Pope Benedict XVI has already called for an end to the conflict.
Cardinal Martino, president of the Vatican's Council for Justice and Peace, made the comment to Italian online site Il Sussidiario.
"Defenceless populations are always the ones who pay," he said.
"Look at the conditions in Gaza: more and more, it resembles a big concentration camp."
The BBC's David Willey in Rome says relations between Israel and the Vatican have been strained recently, after the Pope made it clear that he favoured making Pope Pius XII a saint.
The controversial wartime pope was accused by some Jews of turning a blind eye to the holocaust.
Cardinal Martino's comments were immediately criticised by Israel, who said the Vatican was repeating Hamas propaganda.
Call for intervention
Israel says it wants to stop rocket attacks on southern Israel and to stop Hamas smuggling weapons into Gaza via Egypt, while Hamas says any ceasefire deal must include an end to Israel's blockade of Gaza.
Cardinal Martino urged both sides to hold peace talks.
"If they can't come to an agreement, then someone else should do it [for them]," he said.
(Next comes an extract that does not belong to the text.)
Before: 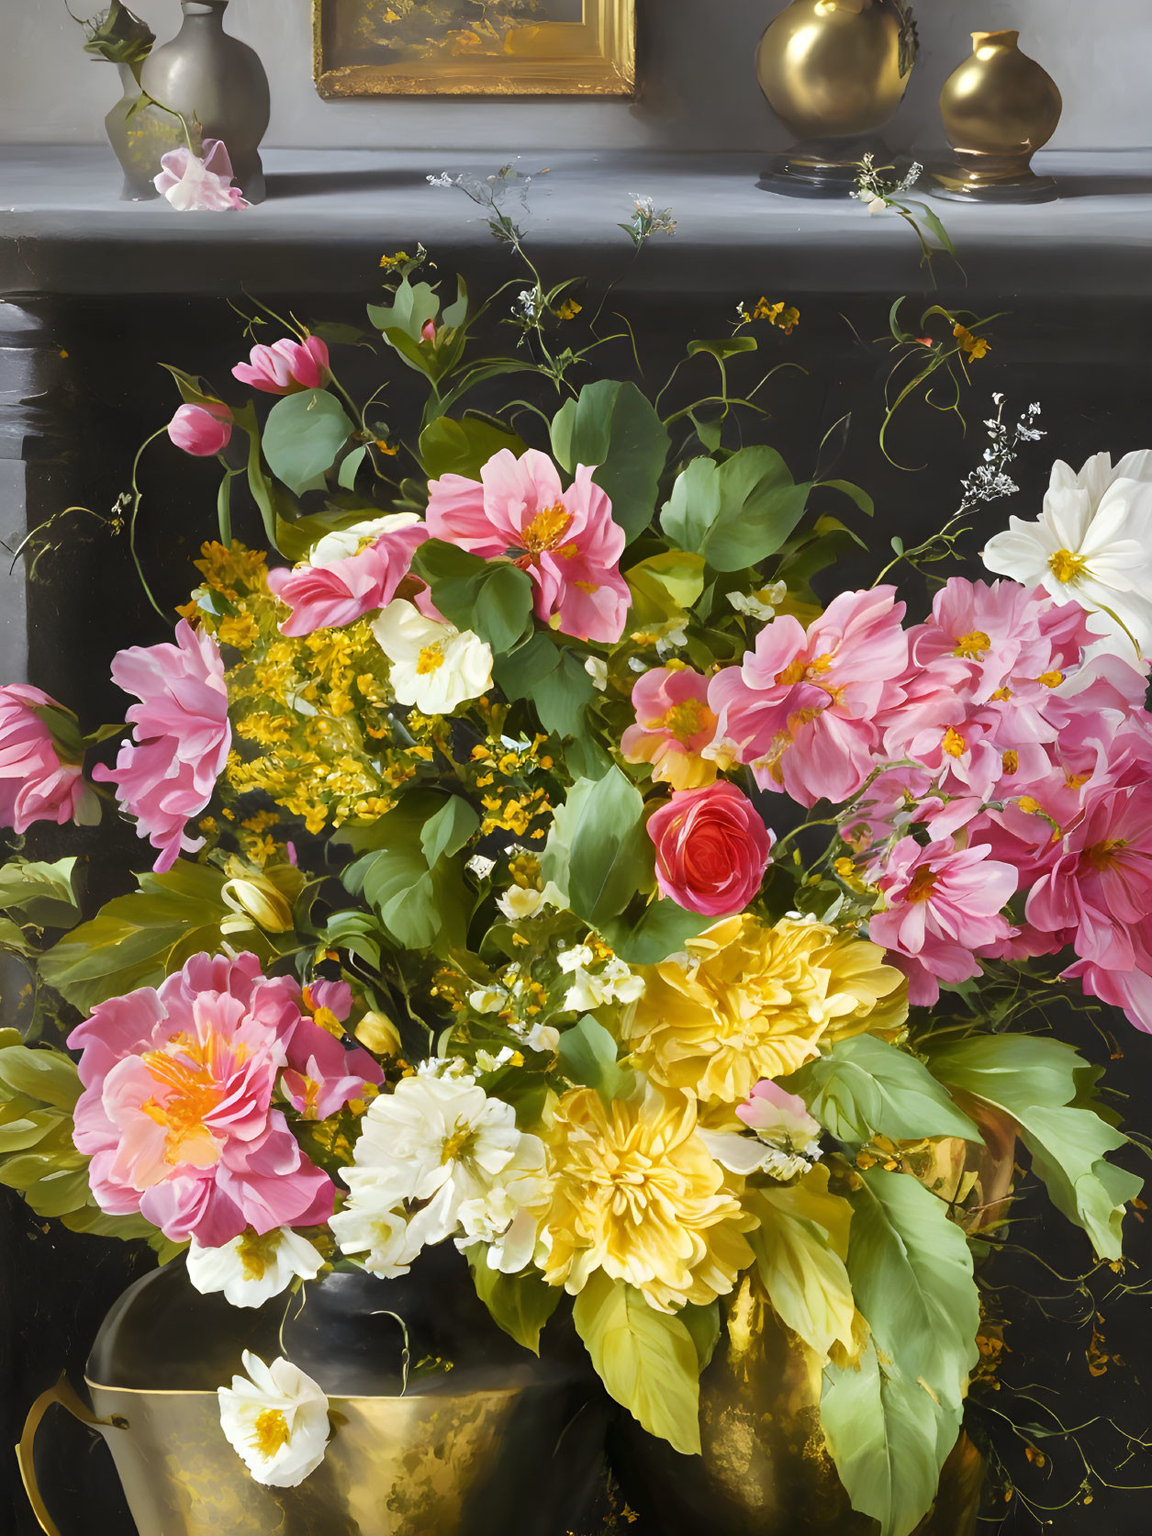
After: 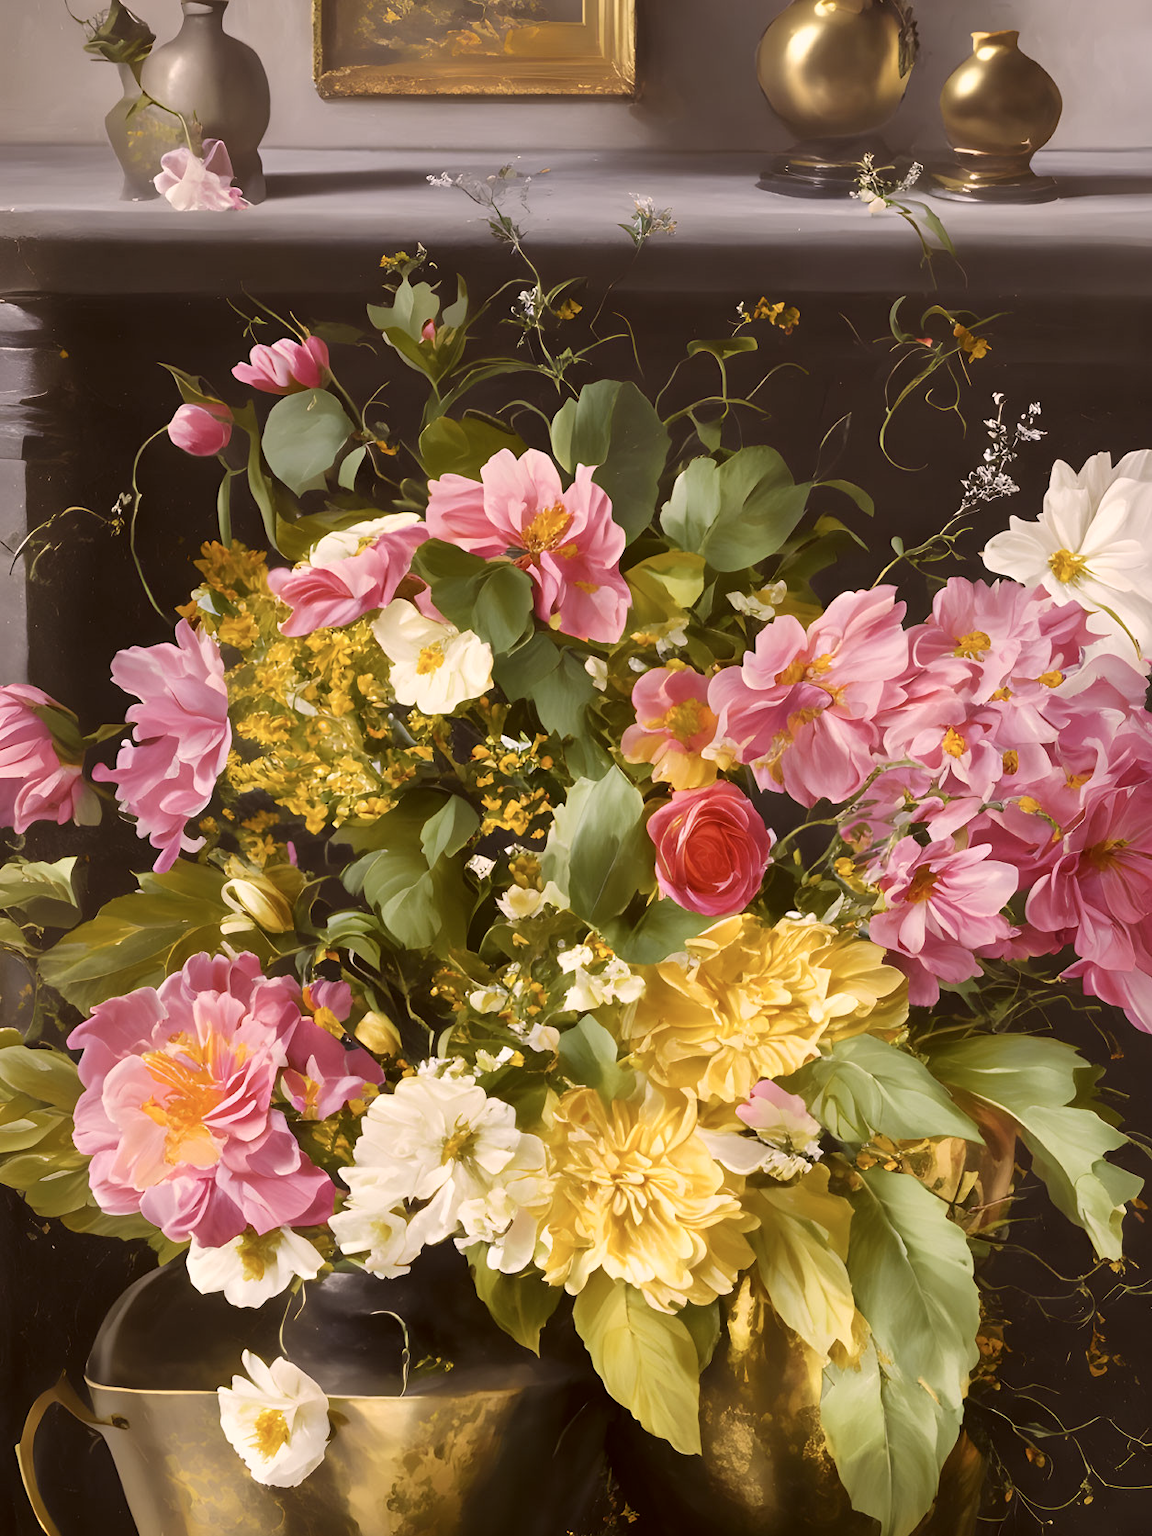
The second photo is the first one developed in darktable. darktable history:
color correction: highlights a* 10.18, highlights b* 9.74, shadows a* 7.87, shadows b* 8.34, saturation 0.773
"The world cannot sit back and watch without doing anything."
He added: "We Christians are not the only ones to call this land 'holy', Jews and Muslims do so too.
"The fact that this land is the scene of bloodshed seems a great tragedy."
There was a brief lull in hostilities on Wednesday when Israel halted military operations in Gaza for three hours to create "humanitarian corridors" for supplies and fuel.